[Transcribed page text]

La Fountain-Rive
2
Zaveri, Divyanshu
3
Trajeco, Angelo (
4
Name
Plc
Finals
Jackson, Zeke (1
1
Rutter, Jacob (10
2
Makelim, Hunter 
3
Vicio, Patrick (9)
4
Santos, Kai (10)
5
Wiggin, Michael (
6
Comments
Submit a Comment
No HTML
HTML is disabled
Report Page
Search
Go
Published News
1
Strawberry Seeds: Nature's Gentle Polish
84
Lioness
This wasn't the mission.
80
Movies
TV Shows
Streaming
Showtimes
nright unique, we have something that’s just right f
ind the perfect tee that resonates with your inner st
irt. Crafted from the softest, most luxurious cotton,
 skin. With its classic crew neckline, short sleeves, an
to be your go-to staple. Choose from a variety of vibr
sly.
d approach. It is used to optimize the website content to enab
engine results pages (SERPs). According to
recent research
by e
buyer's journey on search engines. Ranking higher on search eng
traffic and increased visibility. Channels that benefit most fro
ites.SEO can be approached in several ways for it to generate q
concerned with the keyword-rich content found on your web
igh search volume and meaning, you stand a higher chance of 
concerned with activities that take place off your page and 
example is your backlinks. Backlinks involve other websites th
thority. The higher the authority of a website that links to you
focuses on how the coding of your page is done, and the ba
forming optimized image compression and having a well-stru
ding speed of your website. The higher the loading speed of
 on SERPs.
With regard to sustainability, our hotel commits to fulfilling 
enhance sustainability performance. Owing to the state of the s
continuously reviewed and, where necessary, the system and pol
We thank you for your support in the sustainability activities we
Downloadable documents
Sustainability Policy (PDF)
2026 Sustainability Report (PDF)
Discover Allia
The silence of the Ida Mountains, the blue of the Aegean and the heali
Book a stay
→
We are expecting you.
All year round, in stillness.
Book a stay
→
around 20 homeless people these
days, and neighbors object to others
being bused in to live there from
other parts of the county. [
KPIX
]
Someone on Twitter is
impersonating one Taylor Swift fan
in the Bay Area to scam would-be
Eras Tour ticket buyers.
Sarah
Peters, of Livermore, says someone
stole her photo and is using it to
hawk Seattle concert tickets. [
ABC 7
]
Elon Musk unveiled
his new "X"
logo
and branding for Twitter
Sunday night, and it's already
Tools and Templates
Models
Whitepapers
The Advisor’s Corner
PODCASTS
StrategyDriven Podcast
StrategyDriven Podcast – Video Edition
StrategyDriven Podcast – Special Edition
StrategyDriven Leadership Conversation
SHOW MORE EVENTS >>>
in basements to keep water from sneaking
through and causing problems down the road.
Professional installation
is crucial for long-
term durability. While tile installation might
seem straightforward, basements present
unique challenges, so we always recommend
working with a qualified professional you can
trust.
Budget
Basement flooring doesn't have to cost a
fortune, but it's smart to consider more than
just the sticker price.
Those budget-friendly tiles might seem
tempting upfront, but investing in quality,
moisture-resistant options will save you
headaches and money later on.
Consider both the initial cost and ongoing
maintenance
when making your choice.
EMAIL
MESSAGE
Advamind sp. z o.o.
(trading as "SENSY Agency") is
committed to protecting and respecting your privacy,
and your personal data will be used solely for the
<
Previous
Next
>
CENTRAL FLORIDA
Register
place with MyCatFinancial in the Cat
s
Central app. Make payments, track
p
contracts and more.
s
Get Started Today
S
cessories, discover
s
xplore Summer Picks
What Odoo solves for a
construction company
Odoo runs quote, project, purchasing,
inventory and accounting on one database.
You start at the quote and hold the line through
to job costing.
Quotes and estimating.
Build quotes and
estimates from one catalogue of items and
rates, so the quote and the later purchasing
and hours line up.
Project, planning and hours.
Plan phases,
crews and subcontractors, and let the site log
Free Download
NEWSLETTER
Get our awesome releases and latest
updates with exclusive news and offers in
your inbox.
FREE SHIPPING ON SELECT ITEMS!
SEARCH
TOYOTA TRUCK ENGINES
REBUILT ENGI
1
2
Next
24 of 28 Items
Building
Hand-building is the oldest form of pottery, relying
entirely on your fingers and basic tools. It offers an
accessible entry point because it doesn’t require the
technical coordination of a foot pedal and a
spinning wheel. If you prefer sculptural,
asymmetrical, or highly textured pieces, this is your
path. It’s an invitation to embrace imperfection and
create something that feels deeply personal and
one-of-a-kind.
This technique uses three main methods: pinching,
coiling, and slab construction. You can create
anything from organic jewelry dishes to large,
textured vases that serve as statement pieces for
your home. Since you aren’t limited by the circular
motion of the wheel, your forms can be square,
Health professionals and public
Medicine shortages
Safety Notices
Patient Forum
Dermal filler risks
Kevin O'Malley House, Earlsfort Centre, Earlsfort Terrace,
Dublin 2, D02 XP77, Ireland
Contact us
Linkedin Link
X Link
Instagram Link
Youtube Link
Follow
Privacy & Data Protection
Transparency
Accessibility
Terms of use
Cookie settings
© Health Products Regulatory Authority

### [EXERCISE BRIEF]
Count how many lines in the data contain the string "doesn", treating uppercase and lowercase as different. Reply with the number alone.

### [RESULT FOR THIS TASK]
2